Já que a água escava grutas naturais, não é raro ver na primavera os saltos das baleias que vêem aleitar as crias, como também é possivel estudá-los de perto e gravar os cantos melodiosos com hidrophone a bordo de respeitosos barcos à vela.
Pode-se também assistir o encontro anual com a tartaruga Caretta Caretta, que pontualmente em cada Verão vêem depositar centenas de ovos.
O clima agradavél corresponde ao calor de um povo de pouco milhares de habitantes , simples, digno e sorridente, capazes de envolver danças sensuais e cheias de vida, com as melancólicas melodias da morna alimentadas do sopro do Harmattan. A cultura predominante é a creola, mesmo se nos séculos passados os Africanos juntos com a minoria Europeia, sobretudo portugueses, deram vida a uma nova etnia local em que a lingua e história misturaram-se com a cultura Europeia em um mix Original.
A exploracão do fundo marinho nao pode trair a origem vulcânica desta terra, que se pode embater nas paredes rochosas de origem eruptiva, em grutas e ravinas que acolhem as diversas espécies marinhas.

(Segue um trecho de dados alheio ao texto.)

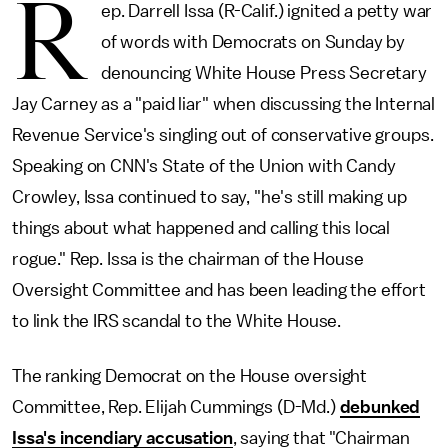
R
ep. Darrell Issa (R-Calif.) ignited a petty war
of words with Democrats on Sunday by
denouncing White House Press Secretary
Jay Carney as a "paid liar" when discussing the Internal
Revenue Service's singling out of conservative groups.
Speaking on CNN's State of the Union with Candy
Crowley, Issa continued to say, "he's still making up
things about what happened and calling this local
rogue." Rep. Issa is the chairman of the House
Oversight Committee and has been leading the effort
to link the IRS scandal to the White House.
The ranking Democrat on the House oversight
Committee, Rep. Elijah Cummings (D-Md.)
debunked
Issa's incendiary accusation
, saying that "Chairman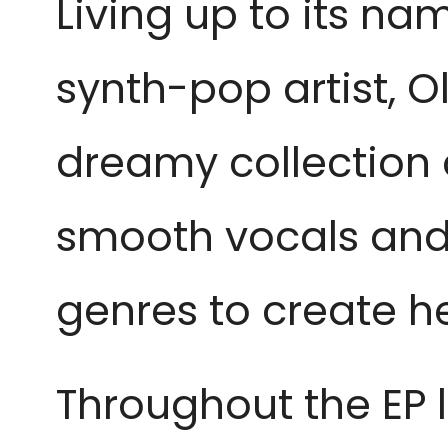
Living up to its nam
synth-pop artist, Ol
dreamy collection 
smooth vocals and 
genres to create h
Throughout the EP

O cenário sugestivo é mais sedutivo pela presênça dos numerosos destroços afundados entorno a costa nos tempos antigos, restos de dezenas de galeões e veleiros ainda bem conservados juntos com os seus tesouros.
Descoberta oficialmente em 27 de Setembro de 1460 pelo navegador António da Noli, baptizada em primeiro momento São Cristovão, só em seguida assume o nome actual com o significado “ Buena Vista” retirada da esclamacão legendária de alívio do marinheiro ao ver terra numa furiosa tempestade. Visitado também por Charles Darwin como sua primeira étapa, o arquipélago de Cabo Verde, já como colónia portuguesa, virou República Democrática e Independente na metade dos anos 70 mantendo estreitos laços económicos e culturais com a ex Madre Pátria, categorizando-se por um teor de vida e condicões sanitárias mais desenvolvidas em comparacão a outros países africanos.
Muitos são os motivos para vir a BoaVista, tal como as actividades que o seu povo pode oferecer: excursões de barco a vela nas costas ou em alto mar, para encontrar as rotas transoceânicas dos imensos cardumes de peixes nas suas migrações, observação naturalística, especialmente dos pássaros no deserto interno, windsurf favorecido pelo sopro constante do vento; pesca a traina em alto mar, um retorno à pureza do ambiente natural em que o homem pode e deve aprender a integrar o fruto da sua civilidade que não traem as raízes da terra, tornando-se senão um agradavél coabitante, a possibilidade infinita de saborear a experiência de turismo alternativo, ecosostenivel a medida do homem, sem as supérfulas estruturas do turismo de massa, e, também com o essêncial para garantir um perfeito relax, ou ainda os inesqueciveis imersões subaquáticas.